Bad Billionaires

7 11 2011

Some time ago, I read an article that mentioned in passing there are a dozen or so billionaires who wield greatly disproportionate influence in America. My immediate question was, who are they?

I haven’t been able to find a definitive list of the bad billionaires, so I’m trying to piece it together myself. Here are some initial findings, based largely on this site and this article. More updates will come as I stumble across them. Any helpful hints are much appreciated.

For the record, I believe that rich people are entitled to their views just as much as anyone. They are also entitled to express their views. They are not entitled to drown out the voices that disagree with them, and they are certainly not entitled to force others to comply with their views by making end runs around democracy.

1. Rupert Murdoch. Murdoch’s media empire (most egregiously, Fox News) has done more than any other institution to bring about the current media climate of misinformation and viciousness, enabling corruption and blocking reform.

2. The Koch Brothers. Charles and David fund a host of think tanks including The Cato Institute, The Heritage Foundation, and Americans for Prosperity. They like to dress up support for unfettered pollution and unrestricted money in politics as Tea Party populism. As hosts of a semiannual summit of around 200 rich, conservative activists, they play a large part in driving the right to ever greater extremism.

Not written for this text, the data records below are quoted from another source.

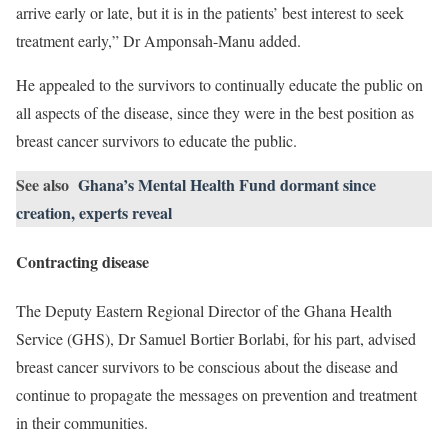
arrive early or late, but it is in the patients’ best interest to seek
treatment early,” Dr Amponsah-Manu added.
He appealed to the survivors to continually educate the public on
all aspects of the disease, since they were in the best position as
breast cancer survivors to educate the public.
See also
Ghana’s Mental Health Fund dormant since
creation, experts reveal
Contracting disease
The Deputy Eastern Regional Director of the Ghana Health
Service (GHS), Dr Samuel Bortier Borlabi, for his part, advised
breast cancer survivors to be conscious about the disease and
continue to propagate the messages on prevention and treatment
in their communities.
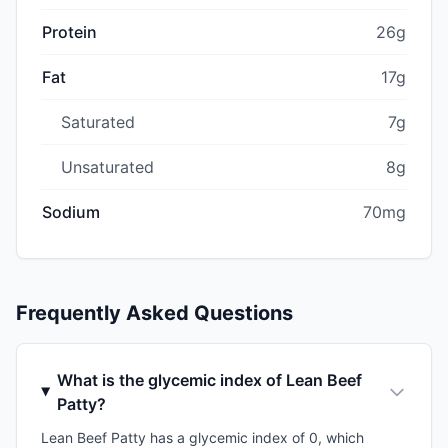
Protein
26g
Fat
17g
Saturated
7g
Unsaturated
8g
Sodium
70mg
Frequently Asked Questions
What is the glycemic index of Lean Beef
Patty?
Lean Beef Patty has a glycemic index of 0, which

3. The Walton family. The owners of Wal-Mart are collectively worth $90-100 billion. Wal-Mart is bad for communities, bad for its employees, bad for our economy, and bad for workers and economies around the world, but it sure is good for making the Waltons rich. They use their fortune to keep banks powerful and politicians compliant. More on the Waltons here.

4. Pete Peterson. Ex CEO of Lehman Brothers, founder of the Blackstone Group, funder of endless think tanks and advocacy groups. Peterson plays a large role in skewing the current economic debate away from job creation and toward counterproductive austerity measures.

5. Philip Anschutz. Funds anti-gay initiatives, anti-science disinformation, and quashes pollution controls.

6. Stephen Bechtel Jr. Remember how we rushed to a war in Iraq, that seemed to serve no real purpose? That was thanks to the likes of Bechtel, who worked hard to get Iraq bombed so he could reap huge profits in reconstruction.

7. Joseph Craft. A large part of why anyone believes there’s such a thing as “clean coal.”

8. Stanley Hubbard. If not for him, most of us would never have heard of Michelle Bachmann. He’s also a Murdoch-esque media monopolist.

9. Kenneth Langone. A key figure in stripping the 2000 presidential election of its legitimacy.

10. Stephen Schwartzman. Another former Lehman Brothers CEO and current CEO of Peterson’s Blackstone Group; another architect of the crashed economy and advocate for solutions that help the rich and hurt everyone else.